Críticas


NINGUÉM PODE SABER

De: HIROKAZU KOREEDA
Com: YÛYA YAGIRA, AYU KITAURA, HIEI KIMURA
17.04.2005
Por Daniel Schenker
A DIMENSÃO SOLITÁRIA DAS TRAGÉDIAS INDIVIDUAIS

Alguns filmes recentes vêm não só abordando o abandono familiar como destacando o vazio irremediável que toma conta de crianças e adolescentes deixados de lado por pais levianos. Escorado em caso real ocorrido em Tóquio, o cineasta Hirokazu Koreeda – que já acertou ( Maborosi ) e errou ( Depois Da Vida ) em experiências anteriores – mostra, neste Ninguém Pode Saber , a sobrevida de quatro irmãos de pais diversos largados à própria sorte pela mãe. O diretor toca num problema gravíssimo, mas, felizmente, faz um filme que não fica restrito à contundência da denúncia. Ressalta, através de ferramentas cinematográficas, que o mundo não altera seu funcionamento devido às tragédias individuais.

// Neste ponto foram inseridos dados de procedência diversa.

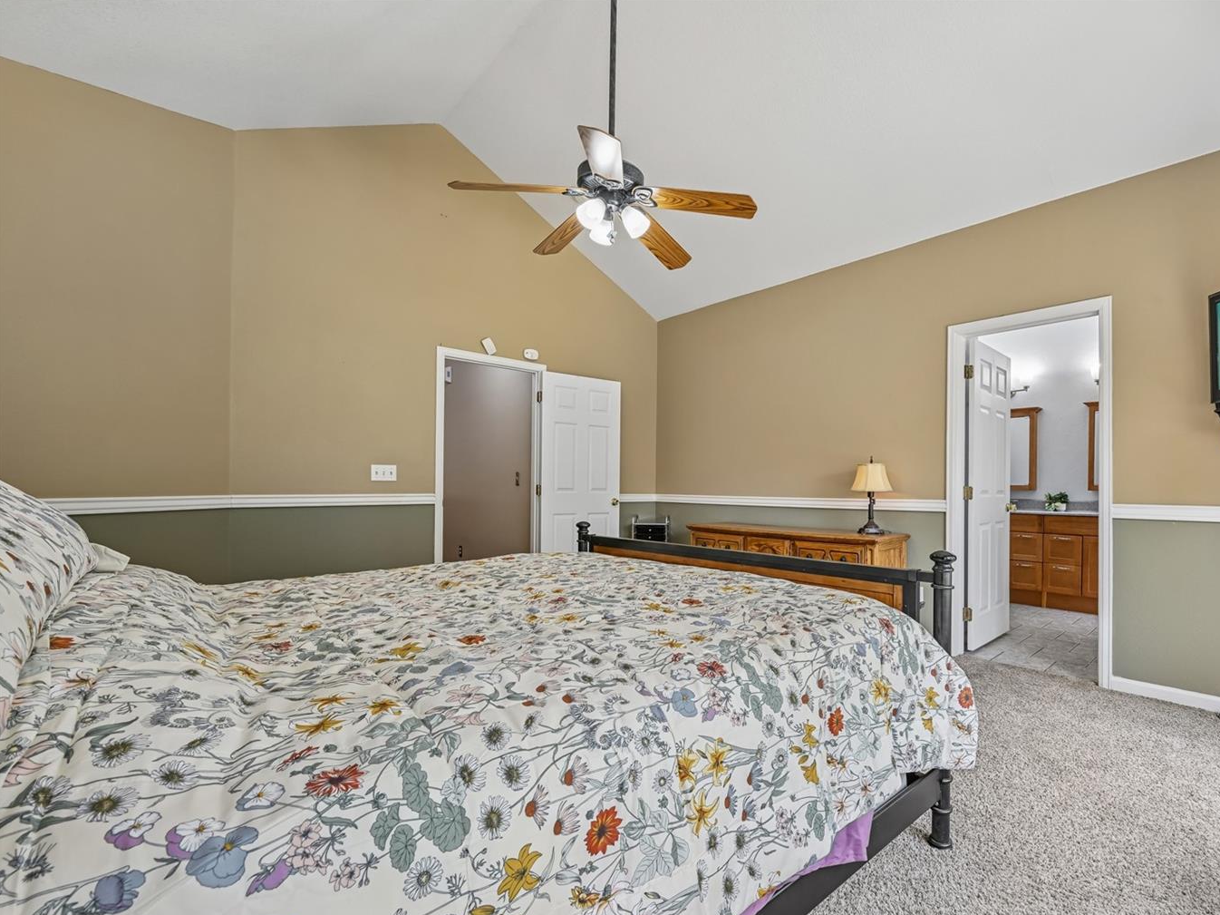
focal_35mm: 16
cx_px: 722
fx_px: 564
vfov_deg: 78.0
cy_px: 478
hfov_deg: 93.5
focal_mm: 14
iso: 360
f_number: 10
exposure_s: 1/15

Não são conclusões transmitidas por discursos. Ao contrário, Koreeda valoriza o contraste entre o agravamento da situação dos irmãos – que, à medida que o tempo passa, têm luz e água cortadas – e a repetição precisa de fatos cotidianos: o dono da loja continua tentando ensinar os funcionários a dobrar e esticar um saco plástico, as janelas abertas de um apartamento espelham um inabalável aconchego, o frio e o calor permanecem indiferentes à via-crucis das personagens.



A trilha sonora, fruto do equilíbrio entre melancolia e uma certa doçura (mesmo quando a barra realmente pesa), surge integrada às imagens desoladas da noite de Tóquio. Além da música e, obviamente, da fala verbal há ainda informações contidas no som ambiente – que ora traz a afirmação da inalterabilidade do cotidiano e da conseqüente solidão quase absoluta dos irmãos diante da falta de referência familiar, ora preenche com precisão todo o texto contido nos momentos de silêncio, que, por sua vez, funcionam como registros de uma presença recente que se tornou tão-somente a constatação de um vazio no aqui/agora (a mancha de esmalte no chão, marca da última passagem da mãe).



Irmão mais velho encarregado de cuidar dos menores, Akira (Yûya Yagira, excelente, melhor ator no Festival de Cannes) vai endurecendo ao longo do tempo sem, porém, perder por completo sua pureza de origem. Sobrecarregado devido à irresponsabilidade da mãe, o garoto procura, na medida do possível, suprir ausências e estabelece cumplicidade com uma menina das redondezas. Mas não é poupado das maiores adversidades. Garante seu sustento emocional praticamente sozinho, chegando perto da fronteira com a perda de sanidade.



Filme feito de pés e, em especial, mãos, partes do corpo bastante registradas ao longo da projeção, Ninguém Pode Saber resulta da soma de momentos discretos, a exemplo das flores desenhadas no vidro embaçado do chuveiro, evocando, talvez, a flor de sangue estampada pela menina de Paisagem Na Neblina , de Theo Angelopoulos, logo após um estupro. Em ambos os filmes, a sensação de orfandade toma conta da tela grande.



# NINGUÉM PODE SABER (DARE MO SHINARAI)

Japão, 2004

Direção, Roteiro e Produção: HIROKAZU KOREEDA

Fotografia: YUKATA YAMASAKI

Trilha Sonora: TITI MATSUMURA e GONZALEZ MIKAMI

Elenco: YÛYA YAGIRA, AYU KITAURA, HIEI KIMURA, MOMOKO SHIMIZU, HANAE KAN, YOU.